Thursday, 6 June 2013

Meme therapy

Basics

Meme therapy aims to improve health and well-being with interventions that use or target memes. It's named after gene therapy. "Gene therapy" has historically been a rather narrow term. However, meme therapy is probably best interpreted rather broadly - referring to a wide range of therapies based on memes.

Some common forms of meme therapy resemble vaccinations. For instance, hearing a story about someone who got burned in a pyramid scheme can help protect people about pyramid schemes they might encounter in the future. As with organic immunity, vaccines - in the form of weakened versions of dangerous real-world memes - can subsequently provide protection against the real thing. Another approach is to combat bad memes with good memes. There are also forms of memetic preventative medicine - such as skepticism.

History

Meme therapy was an important part of memetics from its inception. The book Virus of the Mind had a strong self-help element. More recently there's the book Disinfect Your Mind: Defend Yourself with Memetics Against Mass Media, Politicians, Corporate Management, Your Aunt's Advice, and Other Mind Viruses. The theme of these books has generally been that your brain is under siege by a crowd of memes that seek to manipulate you - for the benefit of advertisers, politicians, religious leaders - and indeed the memes themselves. Only by mastering the self-help side of memetics can you hope to properly defend yourself.

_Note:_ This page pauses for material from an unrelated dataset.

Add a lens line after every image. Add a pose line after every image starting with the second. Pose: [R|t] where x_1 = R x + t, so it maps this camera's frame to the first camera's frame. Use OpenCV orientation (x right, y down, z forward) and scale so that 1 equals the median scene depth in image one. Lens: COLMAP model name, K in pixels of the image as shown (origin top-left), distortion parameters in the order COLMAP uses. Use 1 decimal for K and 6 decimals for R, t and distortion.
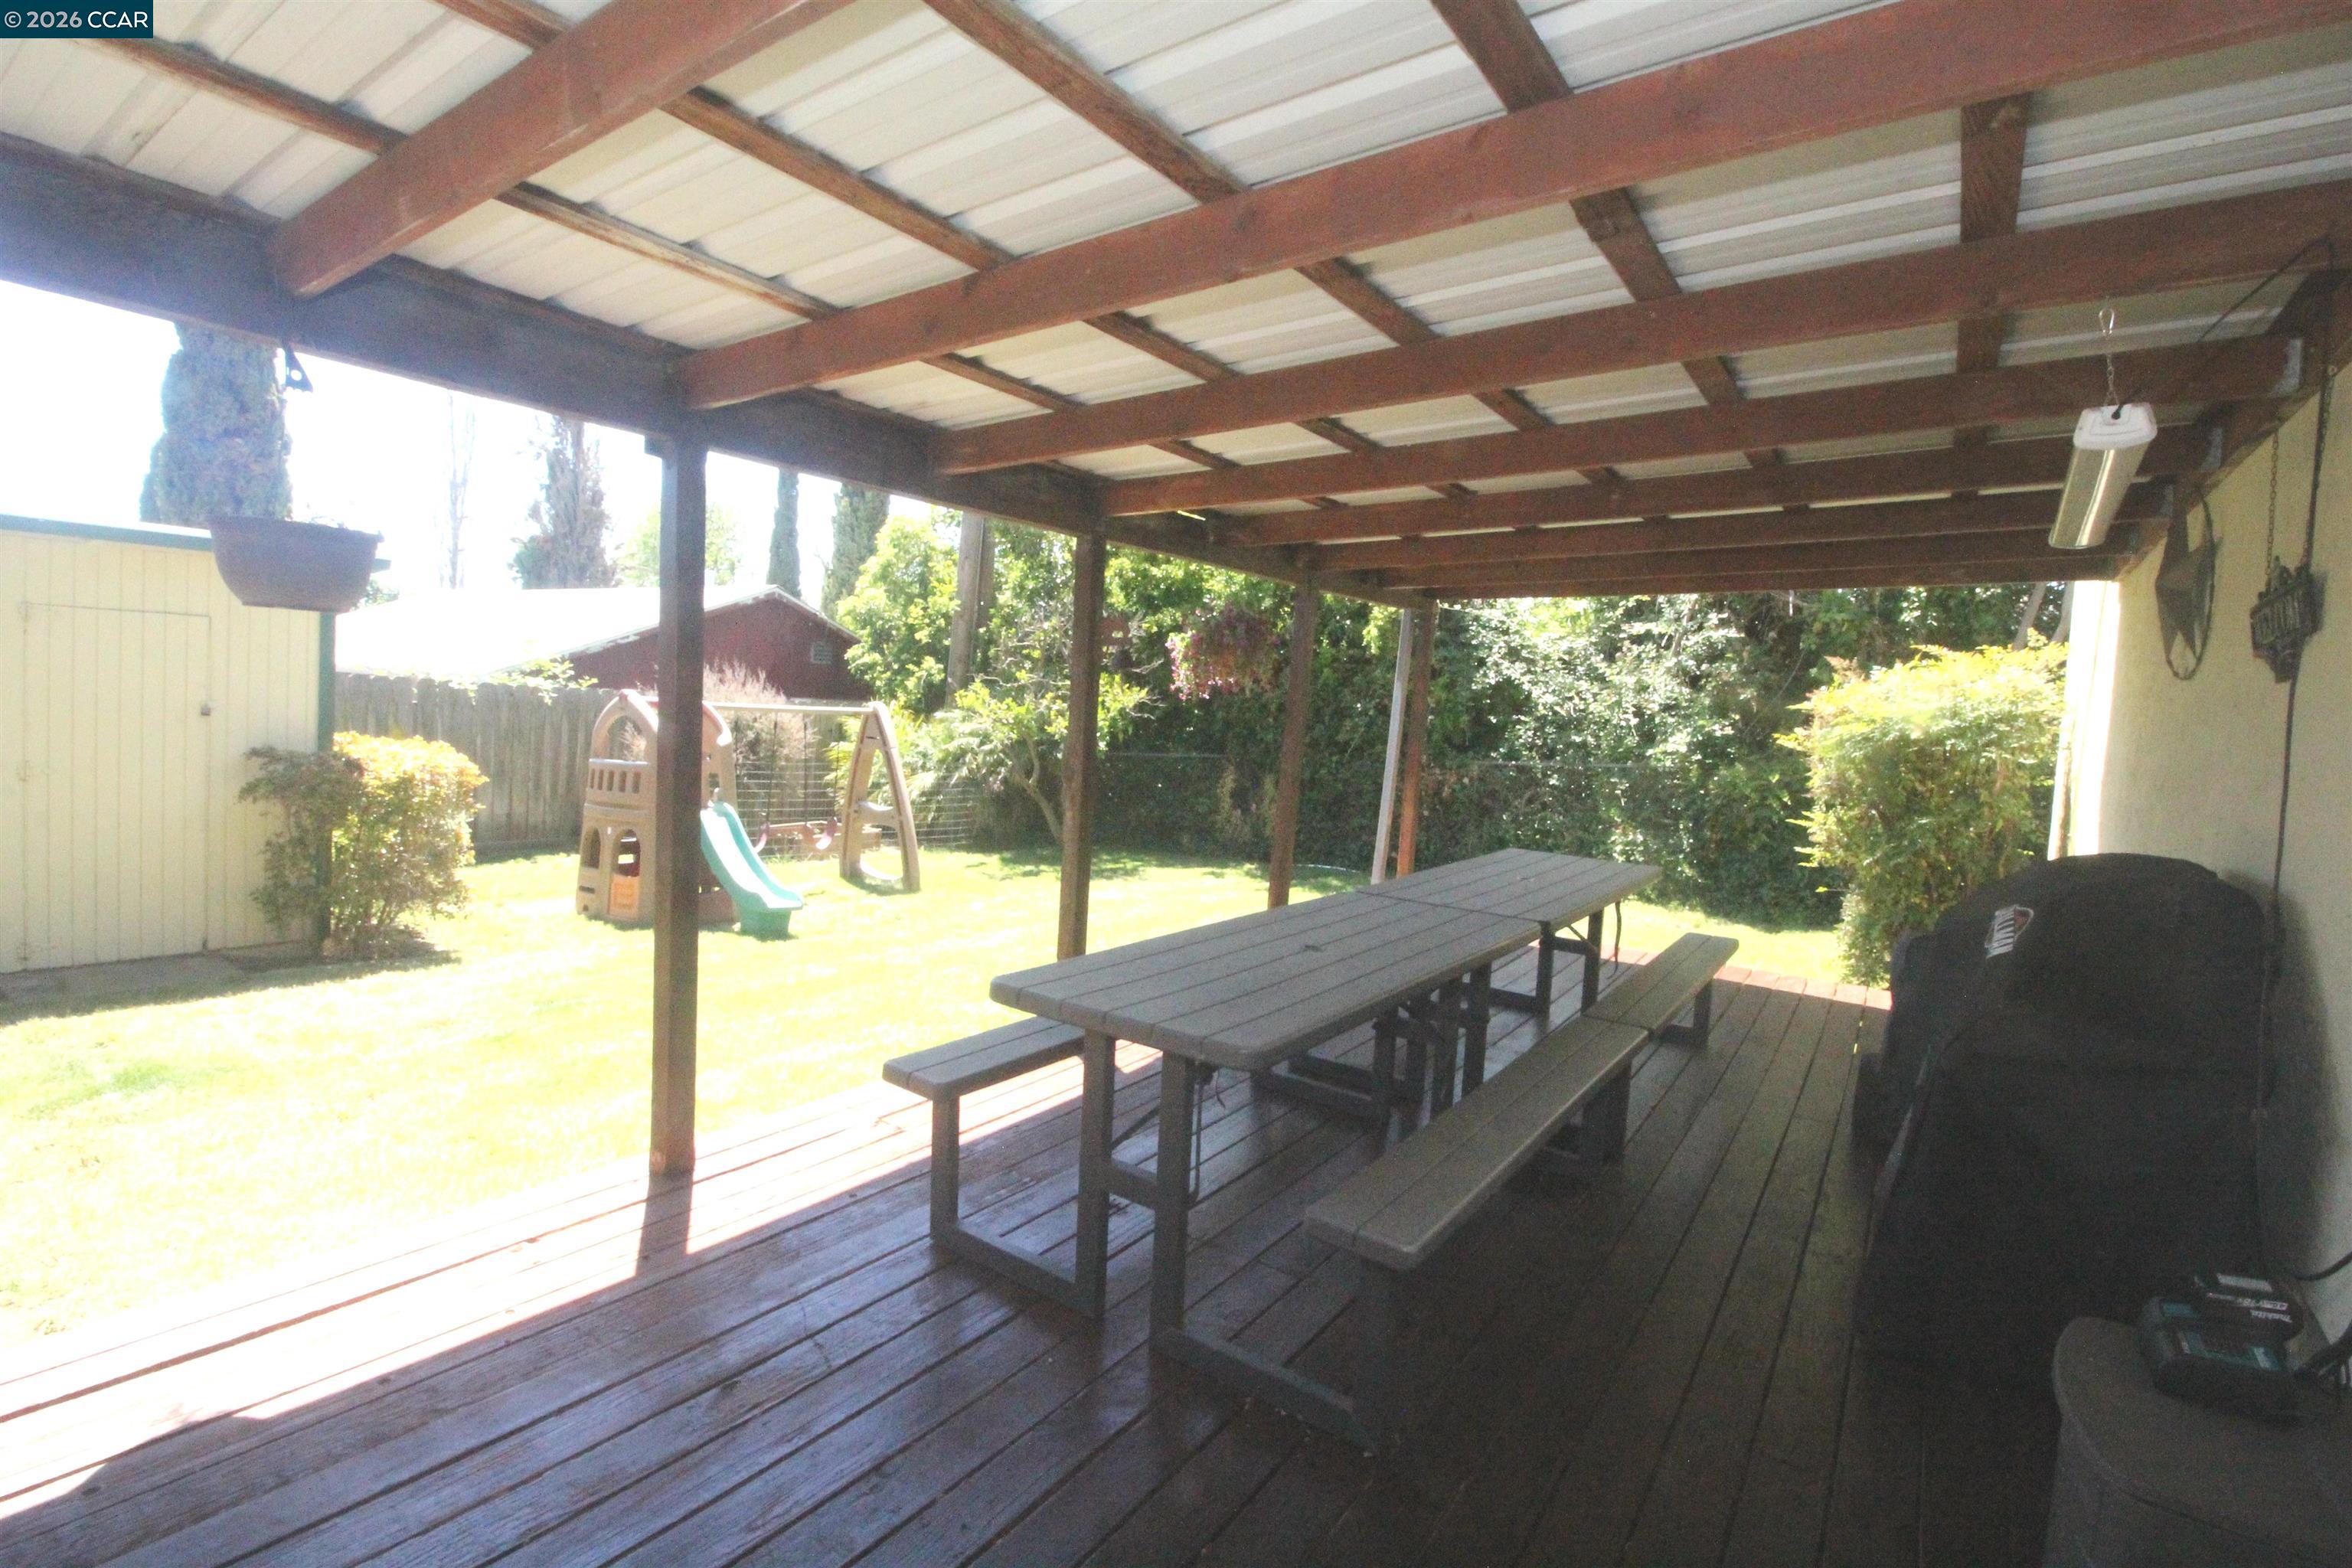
lens RADIAL K [[1086.8, 0, 1164.8], [0, 1086.8, 775.2], [0, 0, 1]] dist [-0.002535, -0.009157]
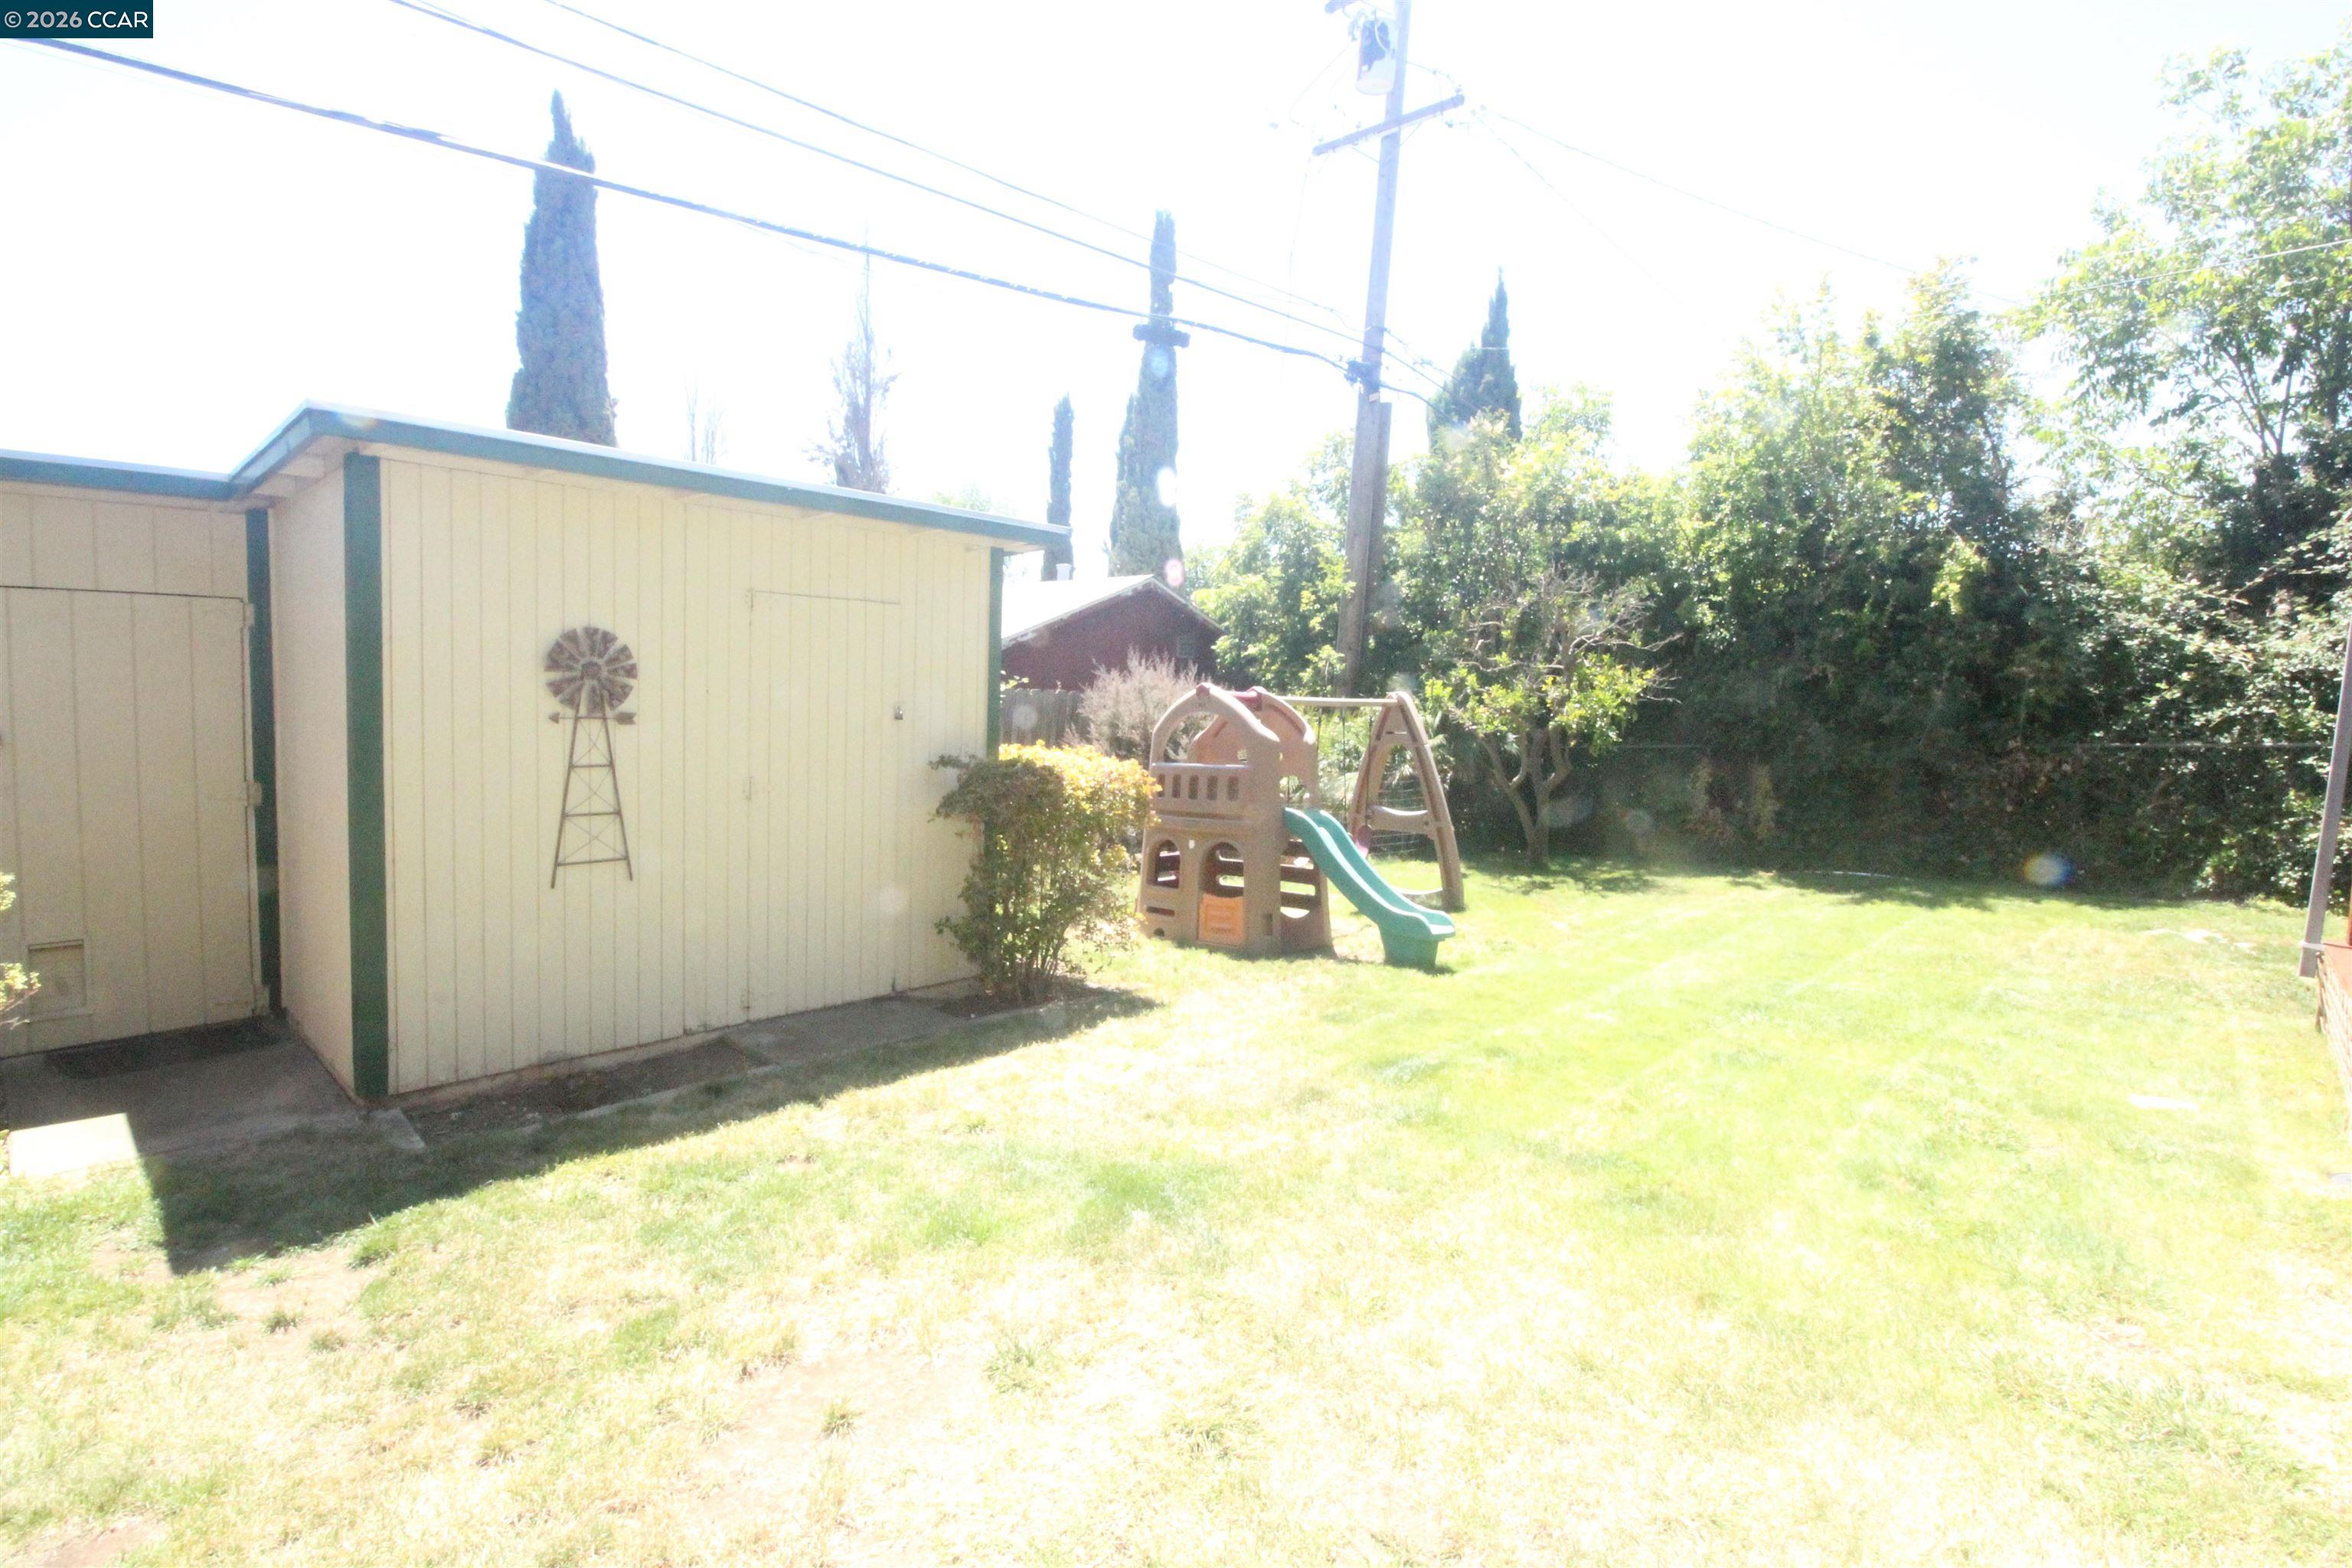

Susan Blackmore is among those who have written about the self-help aspects of memetics - for example in her article, "Meditation as meme weeding". Sue talks about weeding out the bad memes, so that good ones might flourish. This gardening metaphor seems quite appropriate.

Mental illness

More recently, there have been more medical-based approaches. Hoyle Leigh has become one of the pioneers of meme therapy. He has written a fine book on the topic titled "Genes, Memes, Culture, and Mental Illness: Toward an Integrative Model". This notes that the symptoms of obsessions, paranoia, schizophrenia, depression and some kinds of stress appear to include over-growths of memes inside the minds of the patients - with particular memes often dominating their attention. It then goes on to propose treatment regimes - including meme therapy. Such meme therapy is part of Darwinian psychiatry.

Techniques

Common meme therapy techniques include:
  • Meditation;
  • Skepticism;
  • Affirmation;
  • Mantras;
  • Music;

Classification

Meme therapies can be classified in several ways:
  • Broad-spectrum vs narrow spectrum;
  • Self-administered vs other-administered;
  • Anti-biotic vs pro-biotic;
  • Preventative vs restorative;
For example, meditation is an example of broad-spectrum anti-biotic meme therapy. It targets a range of memes, but the therapy doesn't really involve much in the way of memes. Affirmations are a form of pro-biotic meme therapy - they try to replace bad memes with good ones.

It's also possible to classify meme therapies based on the type of problem they treat. Treatable categories of disorder include excesses of negative memes, insufficient positive memes, and various kinds of auto-immune memetic disorders.

Ubiquity

Self-administered meme therapy is ubiquitous. People spend a lot of time listening to music and watching movies. These are basic forms of meme therapy.